ImageNet with Deep ConvNets Paper
Make nets super optimized for training on the GPU
Significantly more parameters than neurons (60M vs 650k)
Trained on synthetic data made from horizontal reflections, changing RGB intensity etc
Dropout in fully connected layers
Dropout: randomly set hidden neurons to 0
Depth is super important, network degraded with removal of any conv layer. (so... they could have added more conv layers for more improvement)
Deep makes sense.. more translations = greater ability to organize input data into useful subsets
More layers also = more information stored.. whoa so translations are stores of information. Makes sense. Just never thought of a function as doubling as a storage mechanism. Dang ok ok
Your dataset is a subset of the population
You want the model to perform for the population
Generalized models perform well on the population
Overfitting is when a model 'considers' factors in the dataset that are not in the population
Size of their net caused overfitting issues.
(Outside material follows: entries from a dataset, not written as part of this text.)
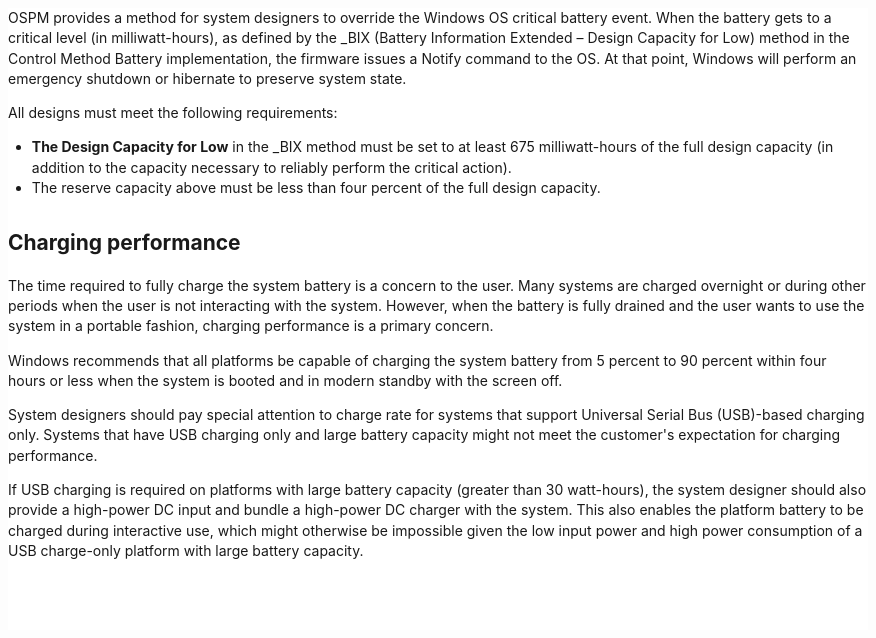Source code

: 
OSPM provides a method for system designers to override the Windows OS critical battery event. When the battery gets to a critical level (in milliwatt-hours), as defined by the \_BIX (Battery Information Extended – Design Capacity for Low) method in the Control Method Battery implementation, the firmware issues a Notify command to the OS. At that point, Windows will perform an emergency shutdown or hibernate to preserve system state.

All designs must meet the following requirements:

-   **The Design Capacity for Low** in the \_BIX method must be set to at least 675 milliwatt-hours of the full design capacity (in addition to the capacity necessary to reliably perform the critical action).
-   The reserve capacity above must be less than four percent of the full design capacity.

## Charging performance


The time required to fully charge the system battery is a concern to the user. Many systems are charged overnight or during other periods when the user is not interacting with the system. However, when the battery is fully drained and the user wants to use the system in a portable fashion, charging performance is a primary concern.

Windows recommends that all platforms be capable of charging the system battery from 5 percent to 90 percent within four hours or less when the system is booted and in modern standby with the screen off.

System designers should pay special attention to charge rate for systems that support Universal Serial Bus (USB)-based charging only. Systems that have USB charging only and large battery capacity might not meet the customer's expectation for charging performance.

If USB charging is required on platforms with large battery capacity (greater than 30 watt-hours), the system designer should also provide a high-power DC input and bundle a high-power DC charger with the system. This also enables the platform battery to be charged during interactive use, which might otherwise be impossible given the low input power and high power consumption of a USB charge-only platform with large battery capacity.

 

 






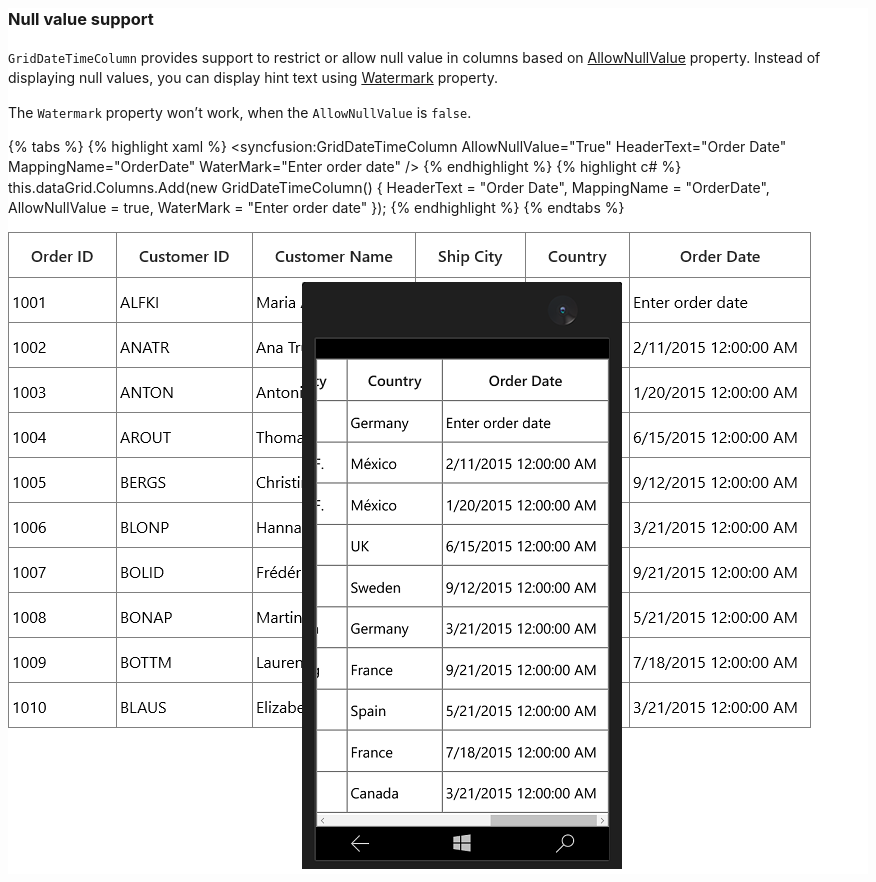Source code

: ### Null value support

`GridDateTimeColumn` provides support to restrict or allow null value in columns based on [AllowNullValue](https://help.syncfusion.com/cr/uwp/Syncfusion.UI.Xaml.Grid.GridDateTimeColumn.html#Syncfusion_UI_Xaml_Grid_GridDateTimeColumn_AllowNullValue) property. Instead of displaying null values, you can display hint text using [Watermark](https://help.syncfusion.com/cr/uwp/Syncfusion.UI.Xaml.Grid.GridDateTimeColumn.html#Syncfusion_UI_Xaml_Grid_GridDateTimeColumn_WaterMark) property.

The `Watermark` property won’t work, when the `AllowNullValue` is `false`.

{% tabs %}
{% highlight xaml %}
<syncfusion:GridDateTimeColumn AllowNullValue="True"
                               HeaderText="Order Date"
                               MappingName="OrderDate"
                               WaterMark="Enter order date" />
{% endhighlight %}
{% highlight c# %}
this.dataGrid.Columns.Add(new GridDateTimeColumn() { HeaderText = "Order Date", MappingName = "OrderDate", AllowNullValue = true, WaterMark = "Enter order date" });
{% endhighlight %}
{% endtabs %}


![Displaying null value in GridDateTimeColumn in UWP SfDataGrid](Column-Types_images/Column-Types_img18.png)
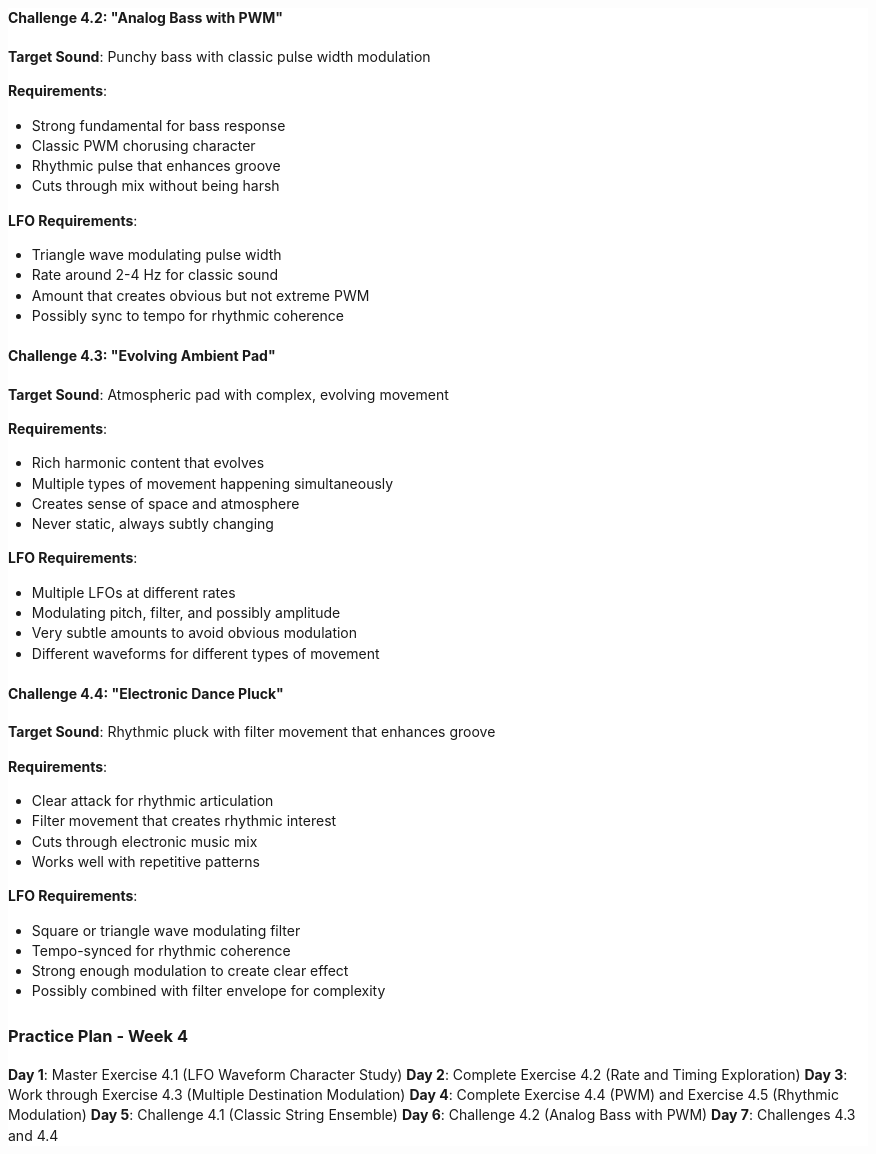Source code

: #### Challenge 4.2: "Analog Bass with PWM"
**Target Sound**: Punchy bass with classic pulse width modulation

**Requirements**:
- Strong fundamental for bass response  
- Classic PWM chorusing character
- Rhythmic pulse that enhances groove
- Cuts through mix without being harsh

**LFO Requirements**:
- Triangle wave modulating pulse width
- Rate around 2-4 Hz for classic sound
- Amount that creates obvious but not extreme PWM
- Possibly sync to tempo for rhythmic coherence

#### Challenge 4.3: "Evolving Ambient Pad"
**Target Sound**: Atmospheric pad with complex, evolving movement

**Requirements**:
- Rich harmonic content that evolves
- Multiple types of movement happening simultaneously
- Creates sense of space and atmosphere
- Never static, always subtly changing

**LFO Requirements**:
- Multiple LFOs at different rates
- Modulating pitch, filter, and possibly amplitude
- Very subtle amounts to avoid obvious modulation
- Different waveforms for different types of movement

#### Challenge 4.4: "Electronic Dance Pluck"
**Target Sound**: Rhythmic pluck with filter movement that enhances groove

**Requirements**:
- Clear attack for rhythmic articulation
- Filter movement that creates rhythmic interest
- Cuts through electronic music mix
- Works well with repetitive patterns

**LFO Requirements**:
- Square or triangle wave modulating filter
- Tempo-synced for rhythmic coherence
- Strong enough modulation to create clear effect
- Possibly combined with filter envelope for complexity

### Practice Plan - Week 4

**Day 1**: Master Exercise 4.1 (LFO Waveform Character Study)
**Day 2**: Complete Exercise 4.2 (Rate and Timing Exploration)
**Day 3**: Work through Exercise 4.3 (Multiple Destination Modulation)
**Day 4**: Complete Exercise 4.4 (PWM) and Exercise 4.5 (Rhythmic Modulation)
**Day 5**: Challenge 4.1 (Classic String Ensemble)
**Day 6**: Challenge 4.2 (Analog Bass with PWM)
**Day 7**: Challenges 4.3 and 4.4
Makes sense because the model has more storage to memorize the 80% of factors that only make up 20% of the outcome, thus storing data more specific to the dataset, rather than learning more fundamental patterns (which means they would also likely show up in the population, which means generalizer)
Interesting, they 'centered' the RGB values around 0 by subtracting the average (of the entire data set's pixels) from each value. Makes sense
Someone on StackOverflow answered my exact question lol StackOverflow Answer
ReLU seems much better than saturating functions so why even use those???